Opinion
Light a lamp for ‘Maha Viru’ national tragedies
“Wiggy vows to light lamps in every Jaffna household to commemorate dead LTTE cadres” was the heading of a news item carried in The Island on 27.11.2020 with the cartoon of the day, depicting ‘Wiggy’ lighting a lamp with a flame in the form of a tiger head.
The JVP commemorate their fallen comrades in November ‘Il Maha Viru Samaruma’. The ‘LTTE’ also commemorate their fallen cadres in November ‘Maha Viru Day’. Both of these groups are viewed, according to different perspectives, as either terrorist groups or liberators. When it comes to terrorism, it seemed, the JVP was on a much smaller scale of a home grown variety of terrorism; with no international support or training, targeting a select set of people on a specific ideological basis.
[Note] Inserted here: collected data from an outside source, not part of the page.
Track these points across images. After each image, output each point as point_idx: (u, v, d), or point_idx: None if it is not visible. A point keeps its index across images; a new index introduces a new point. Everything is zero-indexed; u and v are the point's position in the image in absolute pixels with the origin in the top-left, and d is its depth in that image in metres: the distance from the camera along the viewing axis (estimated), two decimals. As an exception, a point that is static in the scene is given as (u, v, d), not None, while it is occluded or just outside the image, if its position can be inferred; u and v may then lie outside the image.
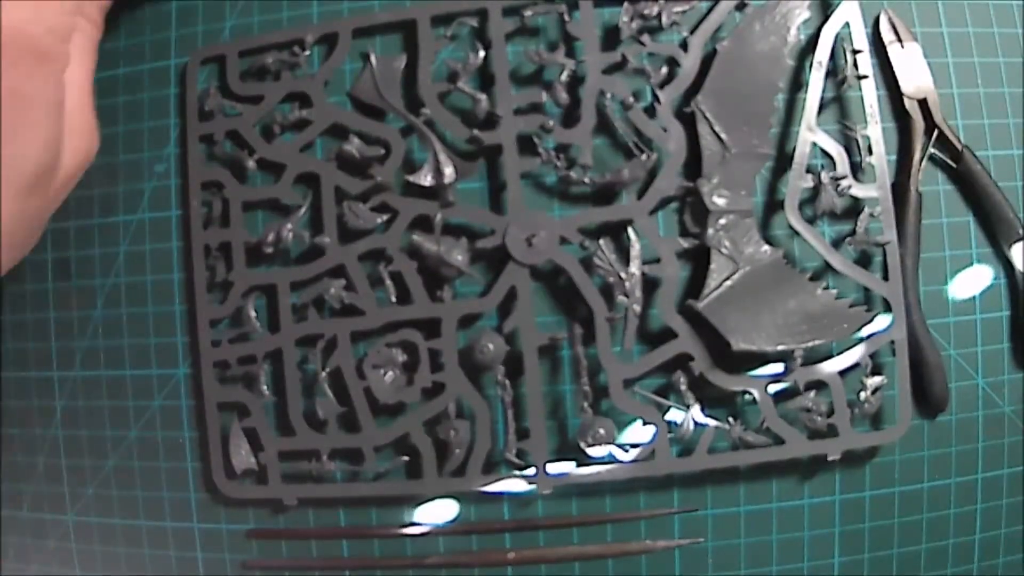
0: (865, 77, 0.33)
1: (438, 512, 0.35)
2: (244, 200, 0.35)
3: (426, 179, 0.33)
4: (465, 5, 0.34)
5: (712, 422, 0.32)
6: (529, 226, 0.33)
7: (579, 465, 0.33)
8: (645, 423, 0.33)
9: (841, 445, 0.32)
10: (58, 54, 0.23)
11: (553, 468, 0.33)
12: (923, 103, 0.34)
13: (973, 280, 0.35)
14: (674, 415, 0.33)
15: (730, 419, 0.33)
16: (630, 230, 0.33)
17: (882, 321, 0.33)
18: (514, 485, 0.33)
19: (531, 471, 0.33)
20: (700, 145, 0.33)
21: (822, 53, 0.33)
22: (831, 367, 0.33)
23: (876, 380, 0.33)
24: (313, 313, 0.34)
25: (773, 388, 0.33)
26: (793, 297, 0.32)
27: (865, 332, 0.33)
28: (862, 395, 0.32)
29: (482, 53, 0.34)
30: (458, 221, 0.34)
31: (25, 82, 0.22)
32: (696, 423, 0.32)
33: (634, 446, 0.33)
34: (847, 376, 0.33)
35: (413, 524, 0.35)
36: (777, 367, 0.33)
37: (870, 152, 0.33)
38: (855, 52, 0.33)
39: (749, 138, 0.33)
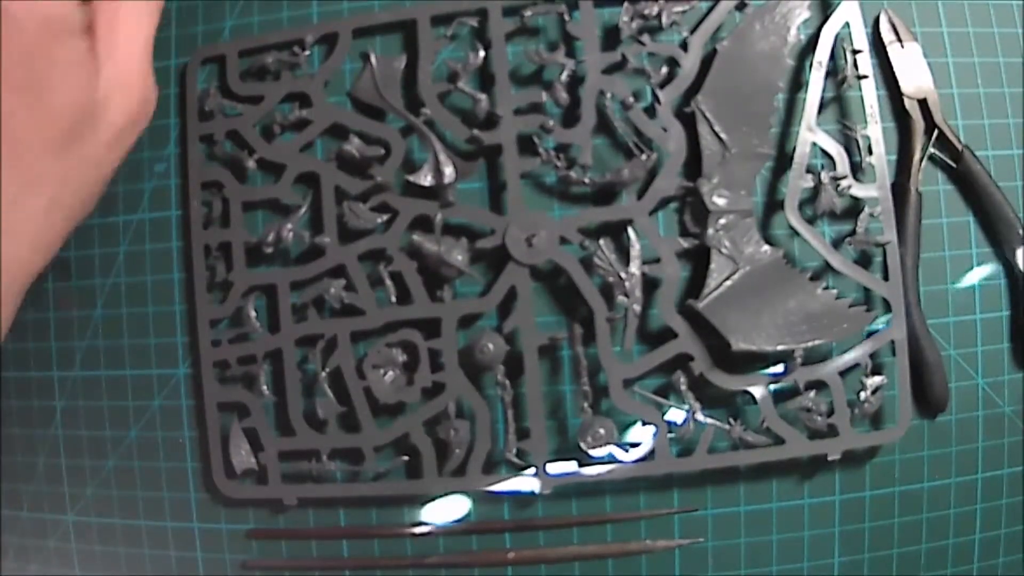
0: (865, 77, 0.33)
1: (439, 512, 0.35)
2: (244, 200, 0.35)
3: (426, 179, 0.33)
4: (465, 5, 0.34)
5: (712, 422, 0.32)
6: (529, 226, 0.33)
7: (579, 465, 0.33)
8: (645, 423, 0.33)
9: (841, 445, 0.32)
10: (67, 17, 0.24)
11: (553, 468, 0.33)
12: (923, 103, 0.34)
13: (973, 280, 0.35)
14: (674, 415, 0.33)
15: (730, 419, 0.33)
16: (630, 230, 0.33)
17: (882, 321, 0.33)
18: (514, 485, 0.33)
19: (531, 471, 0.33)
20: (700, 145, 0.33)
21: (822, 53, 0.33)
22: (831, 367, 0.33)
23: (876, 380, 0.33)
24: (313, 313, 0.34)
25: (773, 388, 0.33)
26: (793, 297, 0.32)
27: (865, 332, 0.33)
28: (862, 395, 0.32)
29: (482, 53, 0.34)
30: (458, 221, 0.34)
31: (41, 44, 0.23)
32: (696, 423, 0.32)
33: (634, 446, 0.33)
34: (847, 376, 0.33)
35: (413, 524, 0.35)
36: (777, 367, 0.33)
37: (870, 152, 0.33)
38: (855, 52, 0.33)
39: (749, 138, 0.33)
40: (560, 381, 0.34)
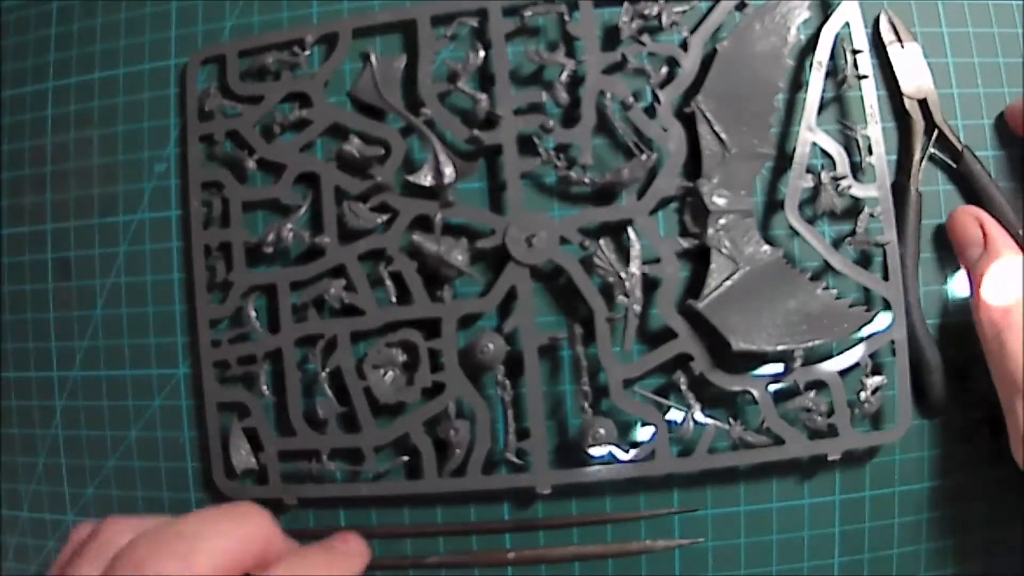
0: (865, 77, 0.33)
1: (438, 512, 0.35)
2: (244, 200, 0.35)
3: (426, 179, 0.33)
4: (465, 5, 0.34)
5: (712, 422, 0.32)
6: (529, 226, 0.33)
7: (579, 465, 0.33)
8: (645, 423, 0.33)
9: (841, 445, 0.32)
10: None
11: (553, 468, 0.33)
12: (923, 103, 0.34)
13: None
14: (674, 415, 0.33)
15: (730, 419, 0.33)
16: (630, 230, 0.33)
17: (882, 321, 0.33)
18: (514, 485, 0.33)
19: (531, 471, 0.33)
20: (700, 145, 0.33)
21: (822, 53, 0.33)
22: (831, 367, 0.33)
23: (876, 380, 0.33)
24: (313, 313, 0.34)
25: (773, 388, 0.33)
26: (793, 297, 0.32)
27: (865, 332, 0.33)
28: (862, 395, 0.32)
29: (482, 53, 0.34)
30: (458, 221, 0.34)
31: None
32: (696, 423, 0.32)
33: (634, 446, 0.33)
34: (847, 376, 0.33)
35: (413, 524, 0.35)
36: (777, 367, 0.33)
37: (870, 152, 0.33)
38: (855, 52, 0.33)
39: (749, 138, 0.33)
40: (560, 381, 0.34)
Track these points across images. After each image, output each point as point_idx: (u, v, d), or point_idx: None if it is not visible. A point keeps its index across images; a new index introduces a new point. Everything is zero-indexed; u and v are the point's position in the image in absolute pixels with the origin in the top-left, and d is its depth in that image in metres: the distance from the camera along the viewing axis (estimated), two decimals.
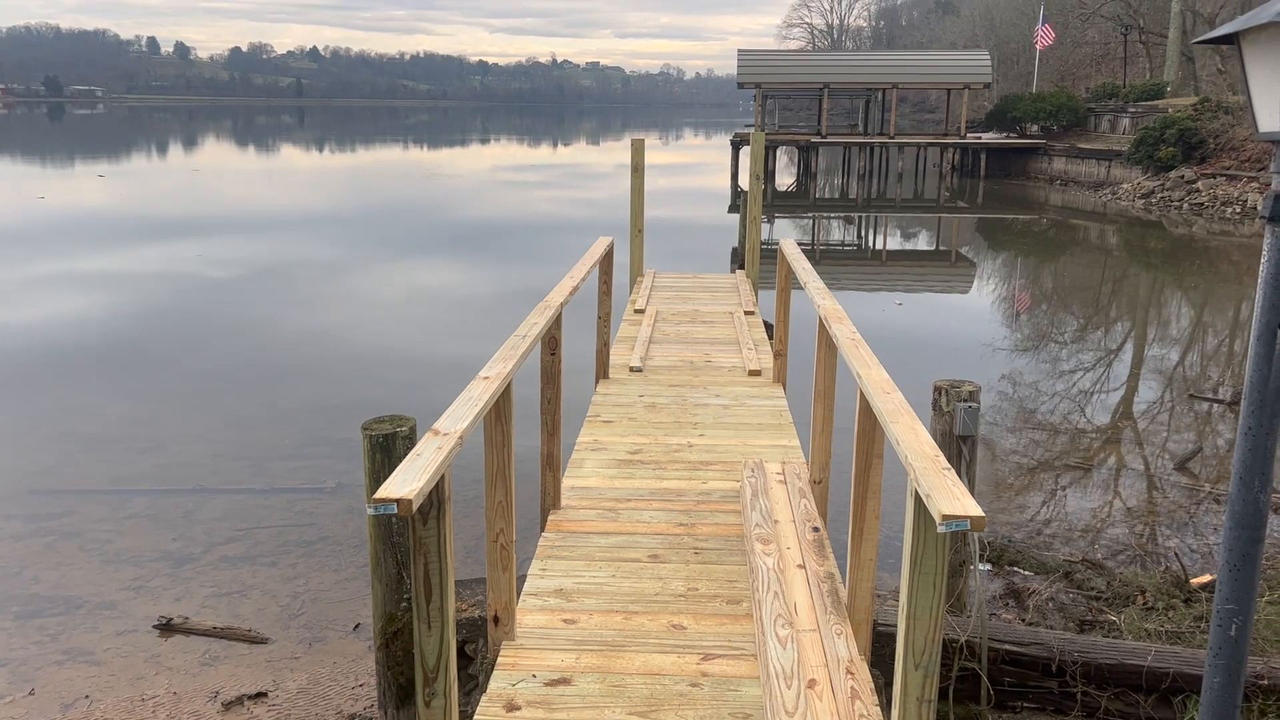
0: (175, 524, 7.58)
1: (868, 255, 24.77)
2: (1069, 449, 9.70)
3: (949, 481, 2.69)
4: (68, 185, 37.17)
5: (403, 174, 47.01)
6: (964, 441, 4.63)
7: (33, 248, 20.91)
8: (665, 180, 41.77)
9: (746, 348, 9.34)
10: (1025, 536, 7.47)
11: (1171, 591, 6.02)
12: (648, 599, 4.54)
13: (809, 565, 4.56)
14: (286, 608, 6.37)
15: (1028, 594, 6.22)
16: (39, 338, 13.24)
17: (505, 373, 3.84)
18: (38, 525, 7.51)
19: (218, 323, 14.52)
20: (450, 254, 21.80)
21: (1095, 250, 25.20)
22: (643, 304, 11.24)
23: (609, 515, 5.51)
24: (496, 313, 15.19)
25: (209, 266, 19.00)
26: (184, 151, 64.02)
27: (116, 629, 6.08)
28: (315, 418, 10.19)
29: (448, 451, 2.97)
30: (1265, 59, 2.33)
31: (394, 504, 2.63)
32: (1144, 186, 32.80)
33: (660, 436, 6.92)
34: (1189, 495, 8.41)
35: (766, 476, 5.71)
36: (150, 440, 9.43)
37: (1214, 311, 17.43)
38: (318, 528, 7.55)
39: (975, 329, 15.02)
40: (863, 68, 48.03)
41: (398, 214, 29.65)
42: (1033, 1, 57.76)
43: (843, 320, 4.74)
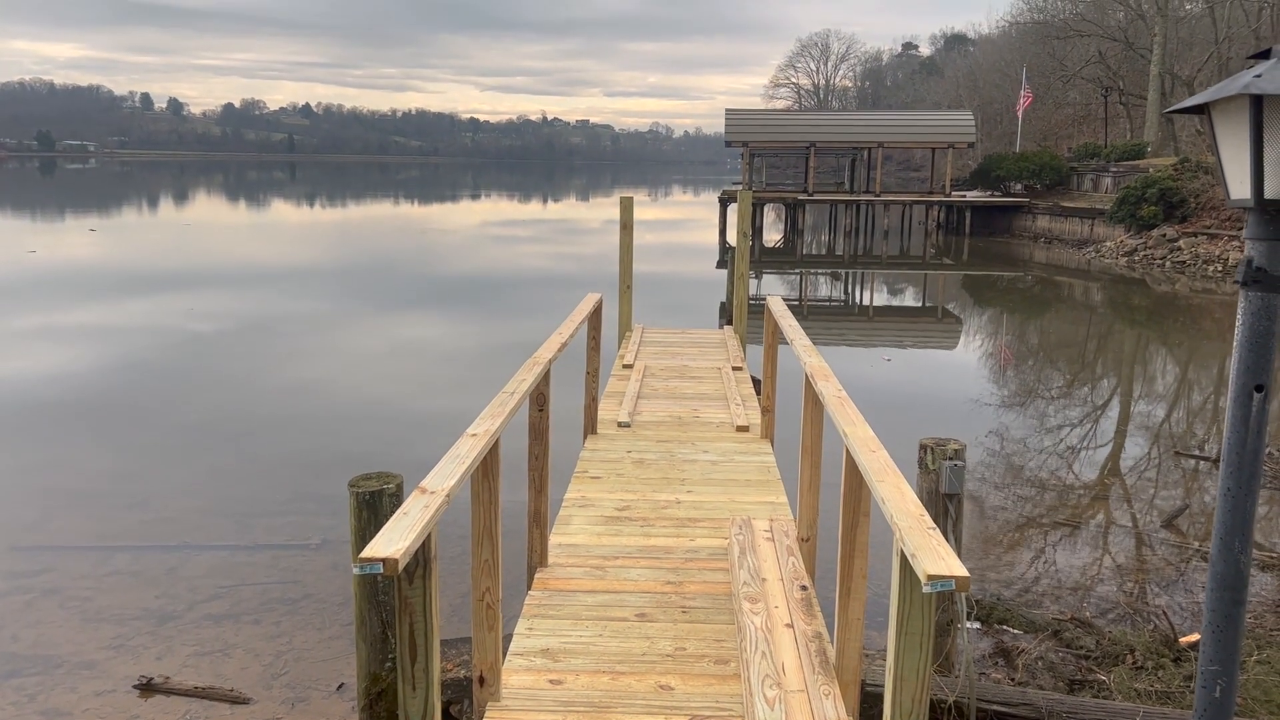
0: (158, 581, 7.49)
1: (855, 311, 24.94)
2: (1057, 505, 9.71)
3: (934, 541, 2.71)
4: (59, 239, 37.22)
5: (394, 229, 47.30)
6: (950, 499, 4.64)
7: (22, 301, 20.89)
8: (654, 236, 42.13)
9: (734, 403, 9.37)
10: (1014, 594, 7.45)
11: (1160, 650, 6.00)
12: (635, 659, 4.50)
13: (797, 624, 4.54)
14: (269, 667, 6.29)
15: (1017, 653, 6.19)
16: (25, 391, 13.17)
17: (493, 430, 3.85)
18: (17, 582, 7.42)
19: (204, 377, 14.48)
20: (438, 308, 21.88)
21: (1080, 307, 25.44)
22: (631, 359, 11.28)
23: (596, 573, 5.49)
24: (483, 367, 15.22)
25: (198, 320, 19.00)
26: (176, 206, 64.30)
27: (96, 689, 5.97)
28: (301, 472, 10.14)
29: (434, 510, 2.97)
30: (1234, 129, 2.40)
31: (380, 563, 2.63)
32: (1127, 244, 33.22)
33: (648, 493, 6.90)
34: (1177, 552, 8.41)
35: (754, 534, 5.71)
36: (134, 495, 9.35)
37: (1198, 368, 17.57)
38: (302, 585, 7.47)
39: (962, 385, 15.09)
40: (849, 127, 48.79)
41: (387, 268, 29.79)
42: (1015, 64, 59.00)
43: (828, 378, 4.77)
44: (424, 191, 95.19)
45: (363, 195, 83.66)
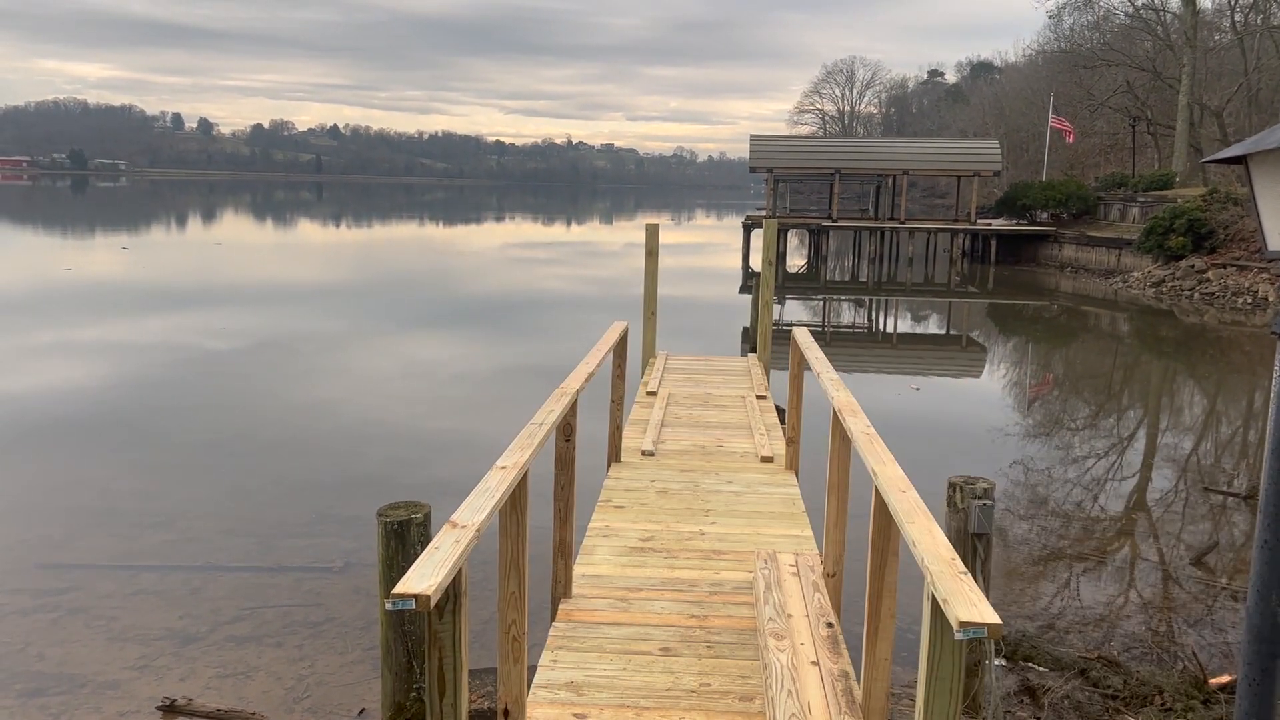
0: (182, 601, 7.53)
1: (879, 338, 24.86)
2: (1082, 538, 9.61)
3: (966, 587, 2.69)
4: (93, 257, 37.74)
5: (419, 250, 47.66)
6: (979, 539, 4.61)
7: (59, 319, 21.20)
8: (679, 259, 42.21)
9: (759, 433, 9.35)
10: (1039, 628, 7.36)
11: (1190, 692, 5.92)
12: (659, 694, 4.48)
13: (823, 663, 4.51)
14: (291, 690, 6.30)
15: (1043, 691, 6.11)
16: (59, 409, 13.32)
17: (522, 462, 3.87)
18: (43, 600, 7.48)
19: (229, 395, 14.61)
20: (463, 329, 22.00)
21: (1107, 337, 25.24)
22: (655, 386, 11.28)
23: (620, 605, 5.47)
24: (507, 388, 15.30)
25: (227, 339, 19.18)
26: (205, 225, 65.05)
27: (119, 709, 6.01)
28: (324, 493, 10.19)
29: (465, 545, 2.99)
30: (1273, 181, 2.39)
31: (412, 599, 2.64)
32: (1154, 275, 32.97)
33: (672, 524, 6.89)
34: (1206, 590, 8.29)
35: (780, 568, 5.68)
36: (159, 514, 9.42)
37: (1227, 400, 17.37)
38: (325, 608, 7.49)
39: (987, 414, 14.99)
40: (873, 154, 48.79)
41: (411, 289, 30.04)
42: (1042, 92, 58.88)
43: (857, 413, 4.76)
44: (449, 213, 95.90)
45: (388, 216, 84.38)
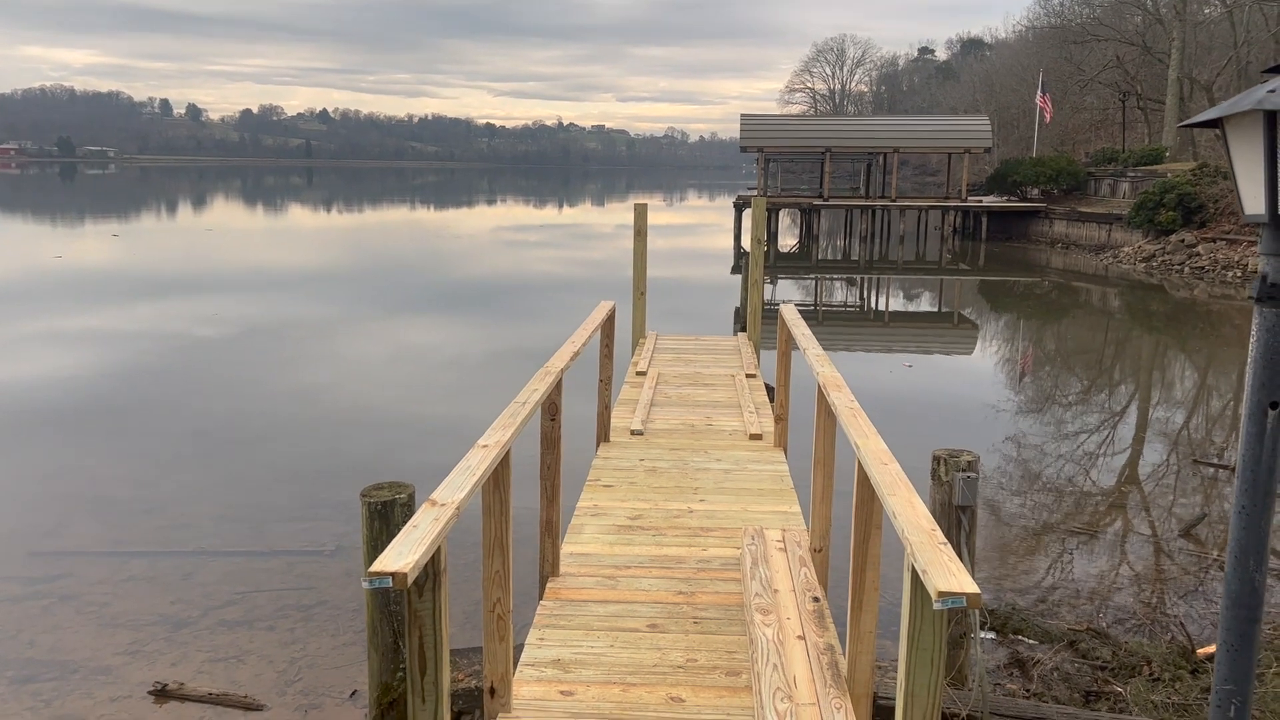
0: (173, 587, 7.53)
1: (870, 317, 24.86)
2: (1073, 512, 9.65)
3: (945, 557, 2.69)
4: (83, 245, 37.55)
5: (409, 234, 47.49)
6: (963, 512, 4.61)
7: (50, 306, 21.10)
8: (671, 241, 42.14)
9: (748, 411, 9.35)
10: (1029, 603, 7.39)
11: (1178, 662, 5.95)
12: (646, 670, 4.50)
13: (809, 636, 4.52)
14: (283, 674, 6.31)
15: (1032, 664, 6.14)
16: (49, 396, 13.27)
17: (504, 440, 3.86)
18: (35, 588, 7.47)
19: (219, 381, 14.56)
20: (452, 313, 21.95)
21: (1098, 313, 25.28)
22: (644, 366, 11.28)
23: (608, 583, 5.48)
24: (495, 371, 15.28)
25: (220, 325, 19.11)
26: (195, 211, 64.73)
27: (111, 694, 6.01)
28: (315, 478, 10.18)
29: (444, 523, 2.98)
30: (1248, 145, 2.38)
31: (389, 577, 2.63)
32: (1145, 250, 33.00)
33: (660, 501, 6.90)
34: (1195, 561, 8.34)
35: (767, 544, 5.69)
36: (150, 501, 9.41)
37: (1217, 375, 17.42)
38: (316, 591, 7.50)
39: (979, 391, 15.02)
40: (864, 132, 48.68)
41: (401, 273, 29.92)
42: (1032, 69, 58.74)
43: (841, 388, 4.76)
44: (440, 197, 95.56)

On the other hand, the LTTE was on a massive scale that earned them the title of being one of the most ruthless terrorist organizations of the world. The LTTE had an enormous amount of international support and training, with killings and massacres of an unprecedented scale. When it comes to liberators, the difference is that the JVP was interested in liberating the entire country, regardless of ethnicity or religion, from what it perceived as a ‘pro capitalist government’, supported by an international base that was exploiting the masses of this country. The LTTE on the other hand was interested in liberating a specific part of the country exclusively for the Tamils, which they felt were being exploited.
Nevertheless, the truth is that both these groups were made of the youth of this country- the future of this country – who were ‘forced’ into this ‘terrorism’ through sheer desperation as a result of being ignored by ‘us’. When one considers the JVP, in their case at least, they were on their own. In the case of the LTTE the tragedy is much worse, as this group’s frustration was hijacked and exploited by a set of power-hungry politicians, who were in collaboration with ‘an international agenda’ with no regard to the loss of life and destruction caused.
A Colombo-based Mr. C.V. Vigneswaran, is demonstrating from his actions that he is indeed one of those politicians who has no scruples in continuing to exploit the Tamils for his own personal agenda. But we as a nation should rise above this. We as a nation should all light a lamp for the ‘Il Maha Viru Samaruma’ and the “Maha Viru Day’ — not to commemorate those who lost their lives but to remind ourselves of the meaningless destruction that we as a nation were/are responsible for.
The government should organise events for both these days that involve a serious socio- economic/political discussion that analyses the factors behind this national tragedy. Let us stop lighting lamps that symbolize the rebirth of terrorism and destruction, but light ones that symbolize a rebirth of a nation.